Risque lié au refinancement : Le retrait de la BCE arrive à un moment où l’Italie a des besoins de refinancement conséquents (500Mds EUR dans les 18 prochains mois), dans un contexte où les taux d’intérêt sont plus élevés, où l’Italie fait face à une croissance
molle et une inflation élevée et où les risques de récession planent sur la zone euro. La crainte de la viabilité de la dette pourrait revenir.
Risque lié aux élections : Même si elles ne sont prévues qu’avant le 1er juin 2023, les pourparlers vont commencer après l'approbation du budget en octobre/novembre.

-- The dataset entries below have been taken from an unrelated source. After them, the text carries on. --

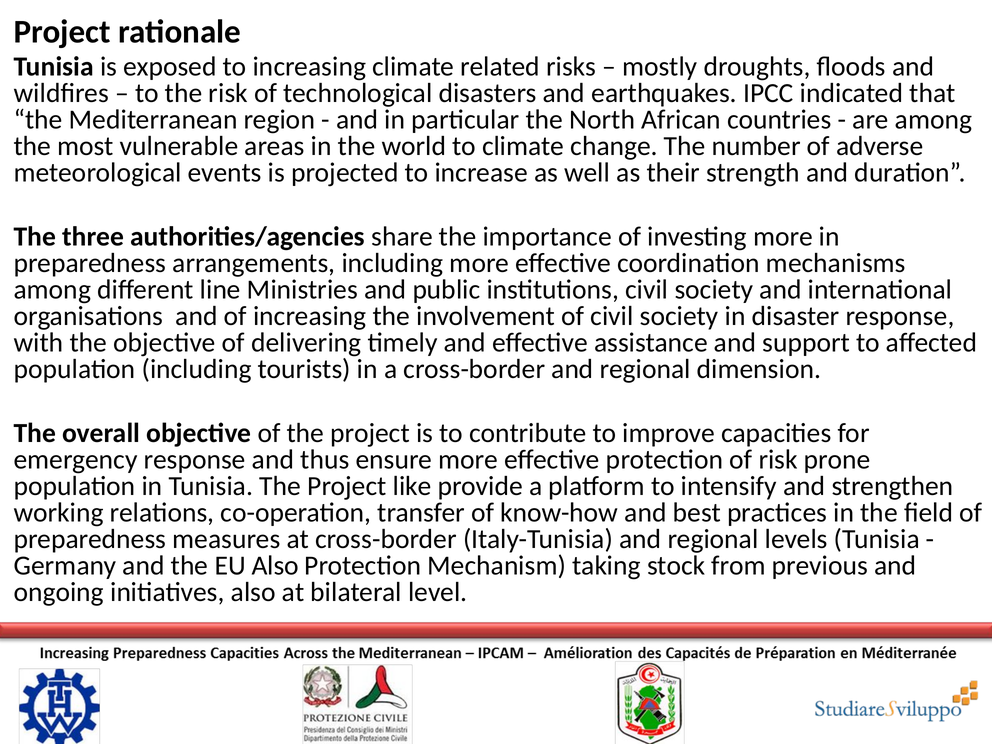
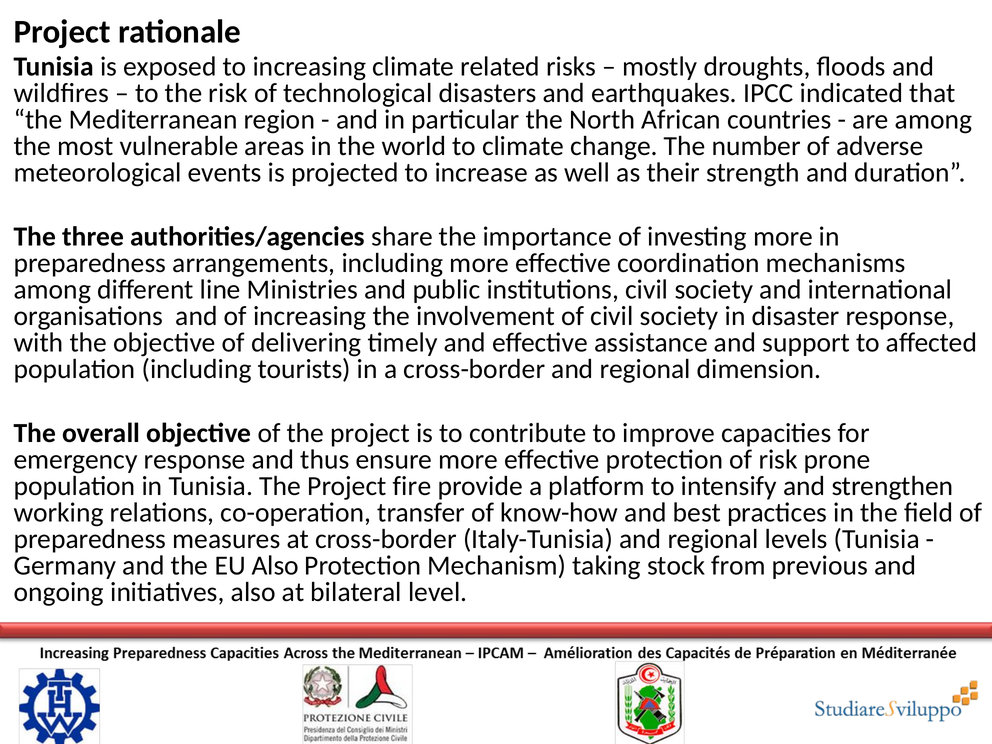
like: like -> fire
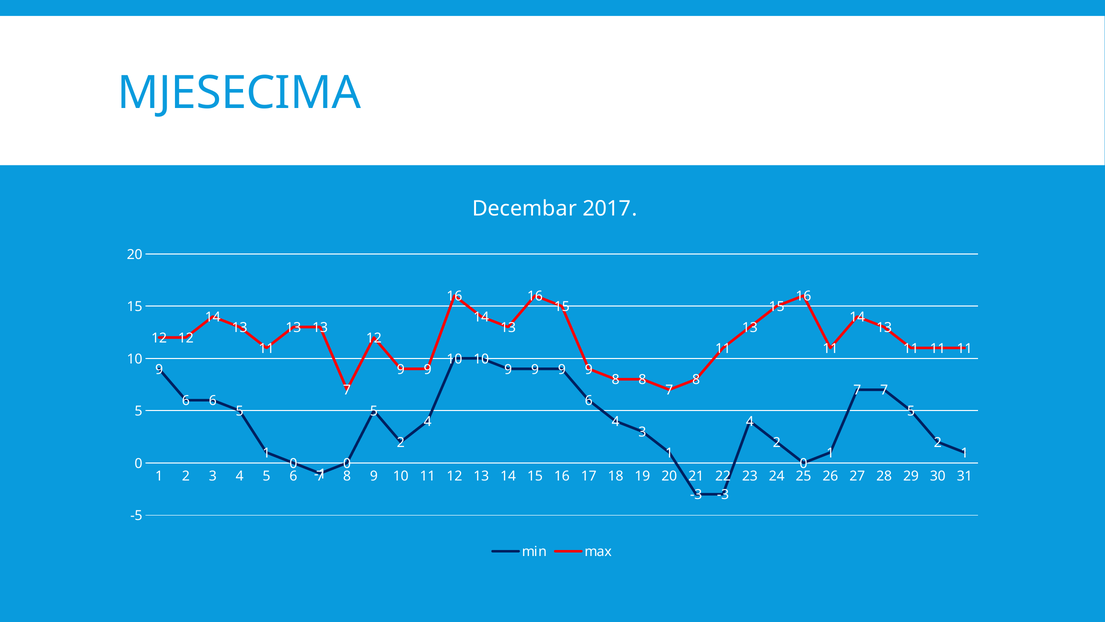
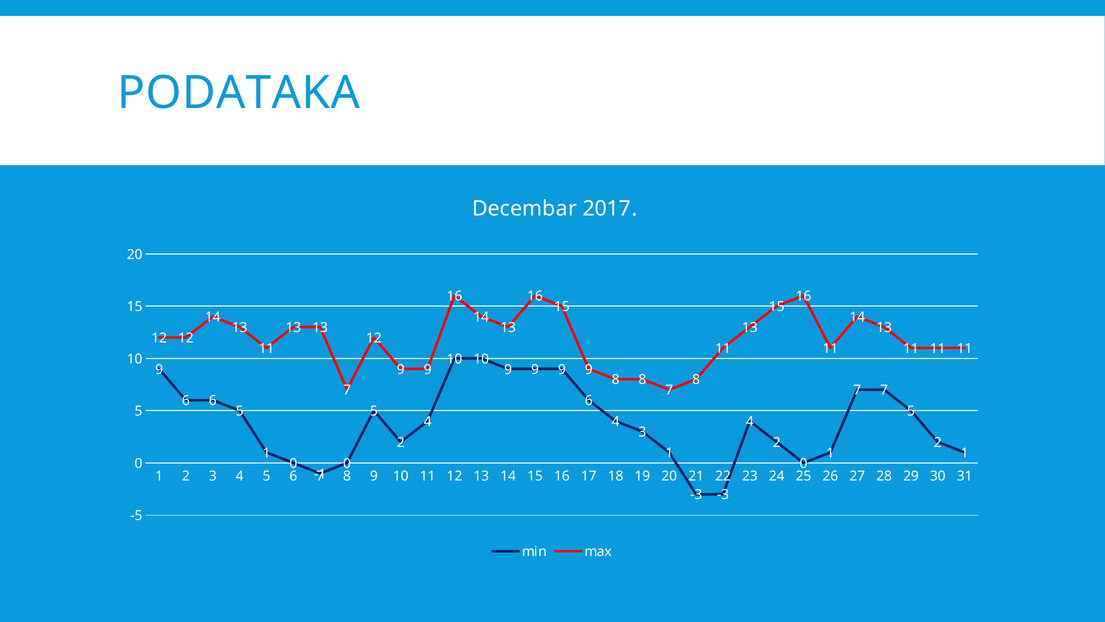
MJESECIMA: MJESECIMA -> PODATAKA
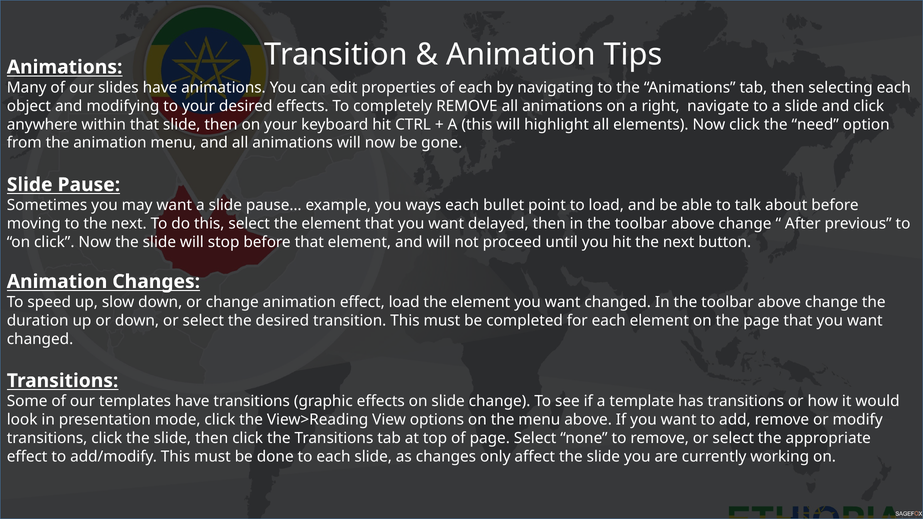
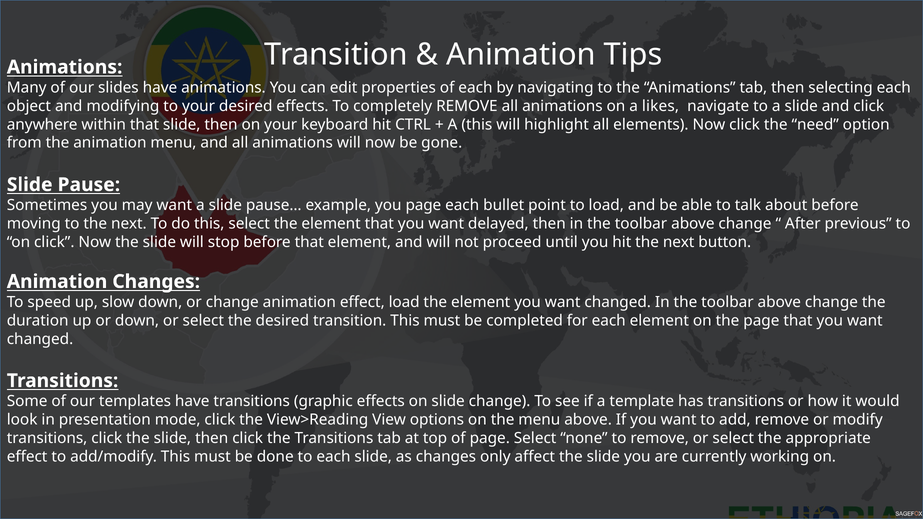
right: right -> likes
you ways: ways -> page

Soutien relatif de la BCE : Les obligations arrivées à échéance seront réinvesties. La BCE pourrait en théorie rediriger tous les réinvestissements du PEPP vers les pays dont les spreads se sont le plus écartés pour éviter une fragmentation de la zone euro.
Soutien à long terme de l'UE : La levée de dette commune (programmes NextGen, Repower EU) est un grand pas vers plus d’intégration et de transferts au sein de la zone euro à long terme.

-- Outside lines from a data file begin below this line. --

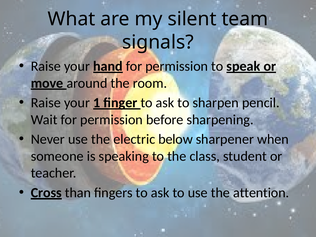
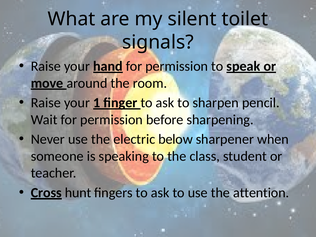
team: team -> toilet
than: than -> hunt
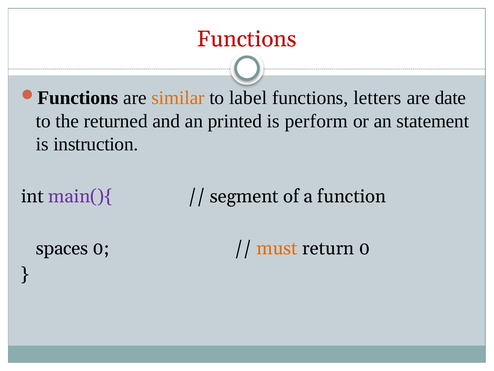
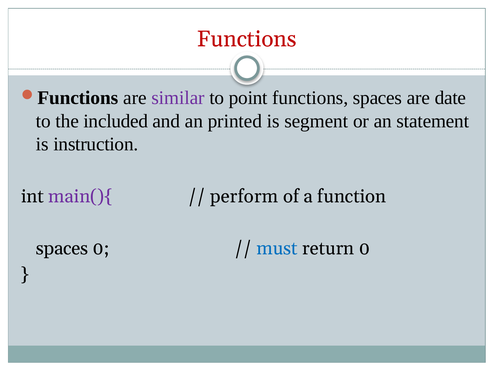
similar colour: orange -> purple
label: label -> point
functions letters: letters -> spaces
returned: returned -> included
perform: perform -> segment
segment: segment -> perform
must colour: orange -> blue
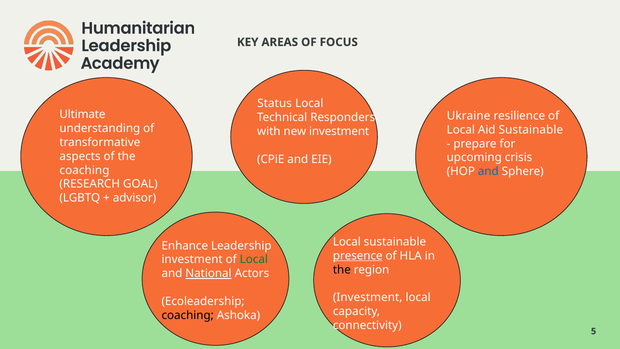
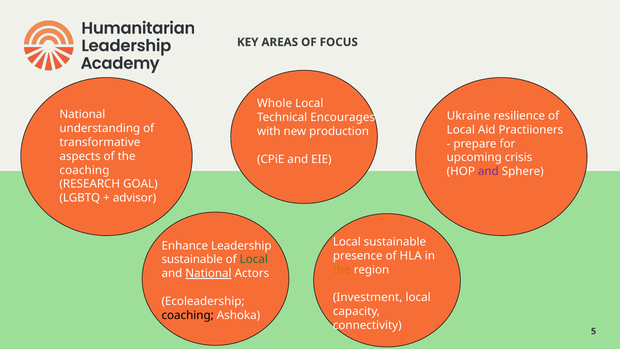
Status: Status -> Whole
Ultimate at (82, 114): Ultimate -> National
Responders: Responders -> Encourages
Aid Sustainable: Sustainable -> Practiioners
new investment: investment -> production
and at (488, 171) colour: blue -> purple
presence underline: present -> none
investment at (192, 259): investment -> sustainable
the at (342, 270) colour: black -> orange
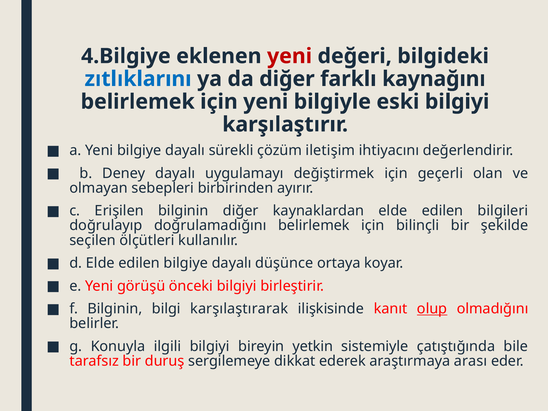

Conclusion : Nous sommes Neutres sur les obligations d'État italiennes. Les spreads pourraient encore s’écarter. Quand la BCE avait stoppé ses achats nets en janvier-juillet 2019, les spreads évoluaient entre 250 et 275pb. Préférer les obligations à maturité courte.
CONCLUSION
Les spreads des obligations périphériques sont en train de s’ajuster à une nouvelle ère sans achats nets de la BCE. Les réinvestissements des obligations arrivant à maturité faits par la BCE limiteront les risques sans les éliminer. Le spread italien pourrait continuer à s’écarter. Les obligations souveraines italiennes devraient sous-performer les obligations d'État allemandes. Préférer les obligations d'État à maturité courte.